= What you need to do =
**a)** Do these statements agree with the case-law extract on raising new issues? Answer yes or no for each, and quote the deciding words of the extract. (i) In Firsov, the Federal Court of Appeal allowed the attempt to introduce fresh law issues. (ii) One stated reason courts decline new issues on judicial review is the risk of prejudice to the responding party. (iii) In Sorbam, the appellant had pleaded and led evidence at trial to support the arguments raised on appeal.
**b)** Reproduce word for word the passage of the case-law extract that starts with "In Sorbam Investments" and goes on through "at para. 5.".

In Firsov v. Canada (Attorney General) (Fed CA, 2022) the Federal Court of Appeal considered, and denied, an attempt to introduce fresh law issues in both a judicial review and a subsequent appeal of it's denial:
[49] Courts generally will not consider a new issue on judicial review where the issue could have been, but was not, raised before the administrative decision-maker: Alberta (Information and Privacy Commissioner) v. Alberta Teachers’ Association, 2011 SCC 61 at paras. 21-26; Canada (Attorney General) v. Valcom Consulting Group Inc., 2019 FCA 1 at para. 36; Gordillo v. Canada (Attorney General), 2022 FCA 23 at para. 99. The reasons for this include the risk of prejudice to the responding party, and the potential to deny the reviewing court an adequate evidentiary record: Alberta Teachers’ at paras. 24-26.

[50] Similarly, appellate courts such as the Federal Court of Appeal will usually decline to consider a new issue on an appeal that was not raised in the court of first instance – the Federal Court in this case. In addition to the concern with respect to the adequacy of the evidentiary record, there is also a concern that the appellate court will not have the benefit of the views of the Court from which the appeal is taken on the question in issue: Oleynik v. Canada (Attorney General), 2020 FCA 5 at para. 72; Eli Lily Canada Inc. v. Teva Canada Limited, 2018 FCA 53 at paras. 44-45, leave to appeal to S.C.C. refused, [2018] 3 S.C.R. vi.
. Sorbam Investments Ltd. v. Litwack

In Sorbam Investments Ltd. v. Litwack (Ont CA, 2022) the Court of Appeal considered the policy underlying the fresh law doctrine:
[23] An appeal is not a forum for an appellant to advance a fundamentally different case than was advanced at trial. In the circumstances of this case, where the appellant did not plead or lead evidence at trial to support the arguments now raised, it is not appropriate for this court to exercise its discretion to allow the appellant to raise the new theory on appeal. It would be unfair to the respondent, and the evidentiary record from the trial is wholly inadequate to consider the issues: Kaiman v. Graham, 2009 ONCA 77, 245 O.A.C. 130, at paras. 18-24; Frohlich v. Ferraro, 2017 ONCA 978, 85 R.P.R. (5th) 175, at para. 5.
. R. v. M.C.

= Data section =
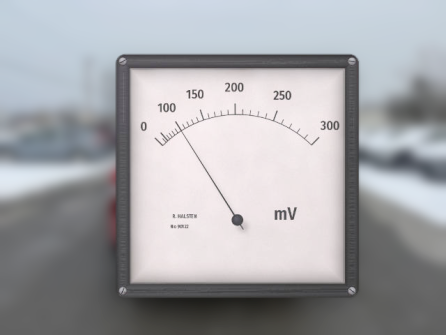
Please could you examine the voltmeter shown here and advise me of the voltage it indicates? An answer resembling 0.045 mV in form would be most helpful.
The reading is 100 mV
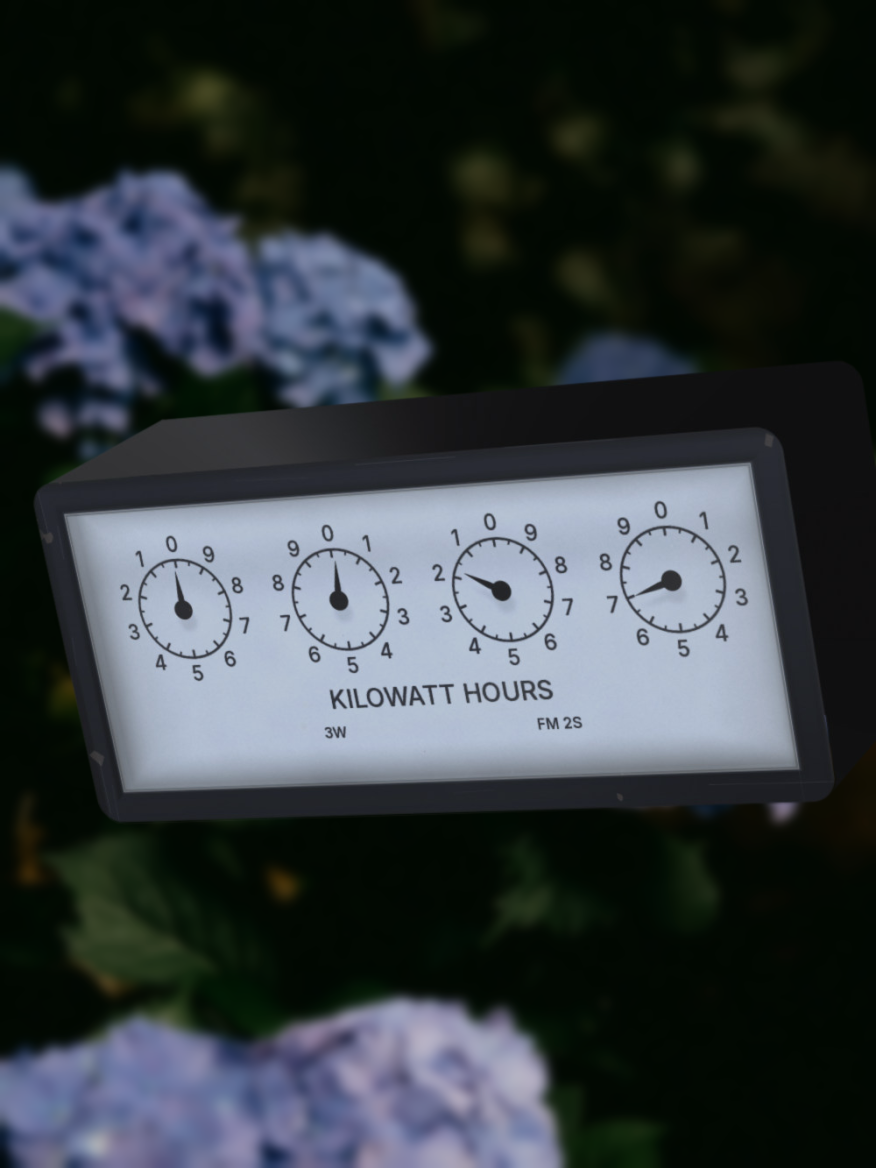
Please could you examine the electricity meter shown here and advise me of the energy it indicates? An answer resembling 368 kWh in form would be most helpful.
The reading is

= Answers by item number =
**a)**
(i) No: "considered, and denied, an attempt to introduce fresh law issues"
(ii) Yes: "The reasons for this include the risk of prejudice to the responding party"
(iii) No: "where the appellant did not plead or lead evidence at trial to support the arguments now raised"

**b)**
In Sorbam Investments Ltd. v. Litwack (Ont CA, 2022) the Court of Appeal considered the policy underlying the fresh law doctrine:
[23] An appeal is not a forum for an appellant to advance a fundamentally different case than was advanced at trial. In the circumstances of this case, where the appellant did not plead or lead evidence at trial to support the arguments now raised, it is not appropriate for this court to exercise its discretion to allow the appellant to raise the new theory on appeal. It would be unfair to the respondent, and the evidentiary record from the trial is wholly inadequate to consider the issues: Kaiman v. Graham, 2009 ONCA 77, 245 O.A.C. 130, at paras. 18-24; Frohlich v. Ferraro, 2017 ONCA 978, 85 R.P.R. (5th) 175, at para. 5.